Hollywood’s Enduring Myth of the Black Male Sexual Predator
The Selling of “Precious”
By ISHMAEL REED
“A niche market could be defined as a component that gives your business power. A niche market allows you to define whom you are marketing to. When you know who are you are marketing to it’s easy to determine where your marketing energy and dollars should be spent.”
–Defining Your Nice Market, A Critical Step in Small Business Marketing by Laura Lake
One can view Sarah Siegel on “YouTube” discussing her approach to marketing. During her dispassionate recital she says that she sees a “niche dilemma,” and finds a way to solve that dilemma. Seeing that no one had supplied women with panties that were meant to be visible while wearing low cut jeans, she captured the niche and made a fortune.
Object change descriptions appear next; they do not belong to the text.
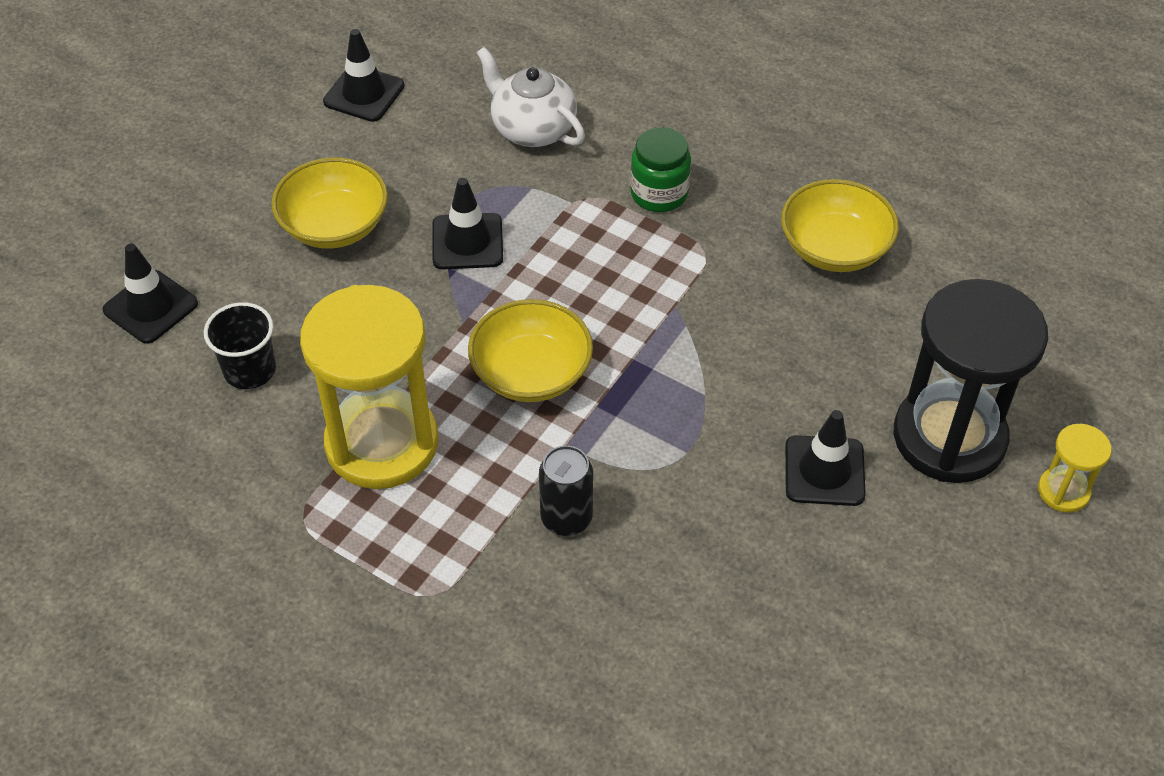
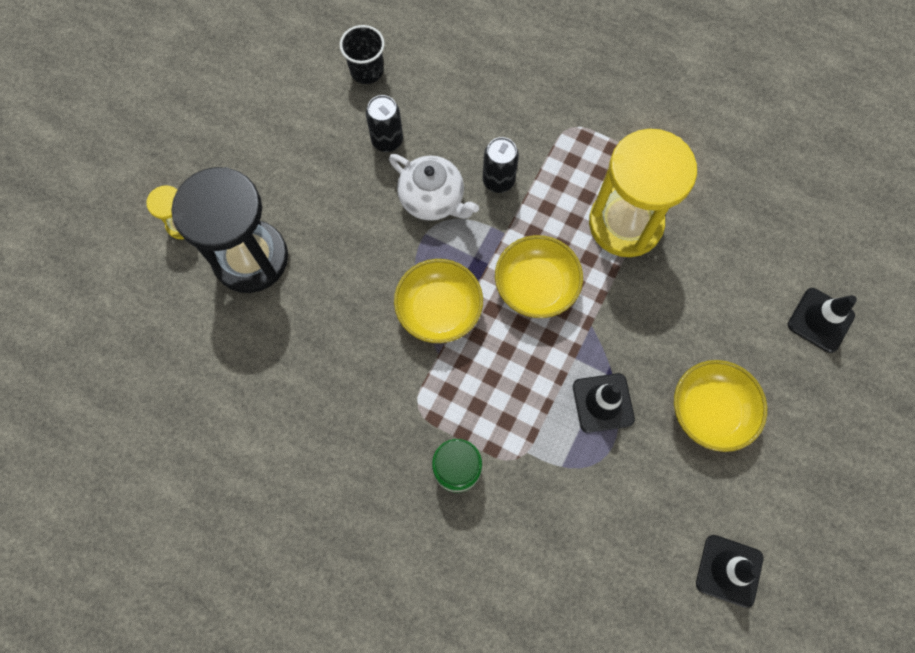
camera: 175 degrees right, 20 degrees up
black cup [204,302,276,389] -> black cup moved to [340,25,385,84]
white teapot [477,47,585,147] -> white teapot moved to [389,154,479,221]
yellow bowl [781,179,899,272] -> yellow bowl moved to [394,259,483,343]
black traffic cone [785,410,866,506] -> none
none -> black can [366,95,403,152]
With five million dollars, she invested in the film Precious, which was adapted from the book Push, written by Ramona Lofton, who goes by the pen name of Sapphire, after the emasculating shrew in “Amos and Andy,” a show created by white vaudevillians Freeman Gosden and Charles Correll.
(Ms. Lofton also knows a thing or two about marketing. Noticing the need for white New York feminists to use black men as the fall guys for world misogyny, while keeping silent about the misogyny of those who share their ethnic back-ground, she joined in on the lynching of five black and Hispanic boys, “who grew up in jail.” She made money, and became famous. They were innocent!)
When Lionsgate Studio and Harvey Weinstein were quarrelling over the rights to Push, which has been marketed under the title of Precious, about a pregnant 350 pound illiterate black teenager, who has borne her father’s child and is assaulted sexually by her mother, Sarah Greenberg, speaking for Lionsgate, said that the movie would provide the studio with “a gold mine of opportunity,” which is probably true, since the image of the black male as sexual predator has created a profit center for over one hundred years and even won elections for politicians like Bush, The First.